Los Alerces National Park consists of two parts: the formally declared national park of 187379 ha and the adjoining Los Alerces National Reserve of 71,443 ha. Almost all the development in the park is in the national reserve. A buffer area 10 km wide surrounds the three sides of the park which do not border on Chile.

Los Alerces National Park is shaped like a rough rectangle, extending approximately 65 km north to south along the border with Chile and 45 km east to west. All of Los Alerces National Park is in the drainage basin of the Futaleufú River, although the river is called by several different names during its course in Argentina. A chain of lakes separated by short courses of turbulent river characterize the park. Lake Rivadavia is the beginning of the chain. The outflow from Lake Rivadavia is called the Rivadavia River which flows into the much smaller Green Lake. The outlet from Green Lake is called the Arrayanes River, which after receiving the outflow from Lake Menéndez continues on to Futalaufquen Lake. Below Futalaufquen Lake is Kruger Lake and the Frey River which flows into Amutui Quimey Reservoir, an artificial lake. The river known as the Futaleufú emerges below Amutui Quimey reservoir and becomes the southern boundary of the National Park. Scattered around the mountains and valleys of the park are a number of smaller lakes and streams.

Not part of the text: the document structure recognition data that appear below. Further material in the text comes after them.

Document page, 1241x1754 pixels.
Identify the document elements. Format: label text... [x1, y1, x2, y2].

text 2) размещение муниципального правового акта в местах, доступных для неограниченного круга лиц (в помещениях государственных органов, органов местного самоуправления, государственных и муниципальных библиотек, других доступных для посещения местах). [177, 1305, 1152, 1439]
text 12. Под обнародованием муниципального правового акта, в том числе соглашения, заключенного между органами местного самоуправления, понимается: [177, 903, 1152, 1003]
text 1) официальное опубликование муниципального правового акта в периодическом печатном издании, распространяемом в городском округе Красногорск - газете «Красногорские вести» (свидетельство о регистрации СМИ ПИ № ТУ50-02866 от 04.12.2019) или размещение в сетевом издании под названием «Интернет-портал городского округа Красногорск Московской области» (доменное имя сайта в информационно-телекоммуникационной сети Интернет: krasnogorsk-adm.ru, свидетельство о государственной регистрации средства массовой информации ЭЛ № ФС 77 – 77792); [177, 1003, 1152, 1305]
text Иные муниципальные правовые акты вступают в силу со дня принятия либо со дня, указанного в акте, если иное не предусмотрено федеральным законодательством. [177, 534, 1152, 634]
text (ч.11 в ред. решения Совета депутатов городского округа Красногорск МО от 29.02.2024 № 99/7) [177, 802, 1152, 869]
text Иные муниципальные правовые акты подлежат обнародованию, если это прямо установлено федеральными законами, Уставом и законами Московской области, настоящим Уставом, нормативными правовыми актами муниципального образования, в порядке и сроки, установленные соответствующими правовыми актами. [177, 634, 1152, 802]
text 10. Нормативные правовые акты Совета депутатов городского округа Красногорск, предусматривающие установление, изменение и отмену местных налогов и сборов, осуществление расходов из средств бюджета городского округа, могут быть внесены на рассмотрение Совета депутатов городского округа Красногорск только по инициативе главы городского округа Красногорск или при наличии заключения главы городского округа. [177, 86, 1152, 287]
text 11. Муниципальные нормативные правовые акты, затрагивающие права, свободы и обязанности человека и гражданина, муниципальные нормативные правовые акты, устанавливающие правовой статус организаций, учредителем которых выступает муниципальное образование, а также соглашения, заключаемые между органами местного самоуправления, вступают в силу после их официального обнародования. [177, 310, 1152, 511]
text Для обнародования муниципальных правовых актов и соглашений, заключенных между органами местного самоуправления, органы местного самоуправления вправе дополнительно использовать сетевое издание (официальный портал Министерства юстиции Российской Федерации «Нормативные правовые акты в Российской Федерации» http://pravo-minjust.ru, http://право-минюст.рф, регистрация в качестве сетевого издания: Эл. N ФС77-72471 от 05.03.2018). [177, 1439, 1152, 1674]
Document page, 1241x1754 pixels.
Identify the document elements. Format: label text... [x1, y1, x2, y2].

The highest point in the Los Alerces National Park is Cordon de las Pirámides, 2440 m in elevation. The lowest point in the park is about 330 m where the Futaleufú river crosses into Chile. The tree line is about 1400 m. Higher than that is sparse vegetation, bare rock, and permanent or semi-permanent snowfields. Torrecillas glacier is between the two arms of Lake Menėnendez.

==Climate==
The lower elevations in Los Alerces National Park are classified as Oceanic climates, denominated Cfb, or humid continental climates, Dfb, in the Köppen climate classification system. Moisture-laden clouds from the Pacific Ocean strike the Andes on the Chilean-Argentine border and produce up to 3000 mm of precipitation annually, mostly in the form of rain at lower elevations and snow at higher elevations. Eastward from the crest of the Andes, in a rain shadow, precipitation decreases rapidly, falling to about 800 mm at the eastern edge of the park. Temperatures in the park range from cold to moderate. Freezes can occur in any month of the year. At the park headquarters at one of the lowest elevations in the park, the warmest month is January with average daily maximum and minimum temperatures of 24° celsius (75° fahrenheit) and 8° celsius (46° fahrenheit). The average temperatures in July, the coldest month, are 7° (45° fahrenheit) high and -1° (30° fahrenheit) low. Temperatures decline with increasing elevation. Average temperatures decline with altitude.

In the west of the park, there is high rainfall and Valdivian temperate rain forests below the higher elevations of the Andes. Much of the rest of the park is Patagonian forest similar to the Lanín and Nahuel Huapi National Parks, with coihues and lenga. Arrayán (Luma apiculata) trees can be seen along the Arrayanes river.

Although there is no true dry season, precipitation is heaviest in the southern hemisphere winter months of July through August.

==Development and tourism==
A hydroelectric dam, providing energy to industry in Puerto Madryn, has created the large Amutui Quimey Reservoir, which empties into the Futaleufú River which flows on to Chile.

There is good walking and fishing in the park, and boat trips on the lakes. The Torrecillas glacier can be seen from tour boats on Lake Menéndez.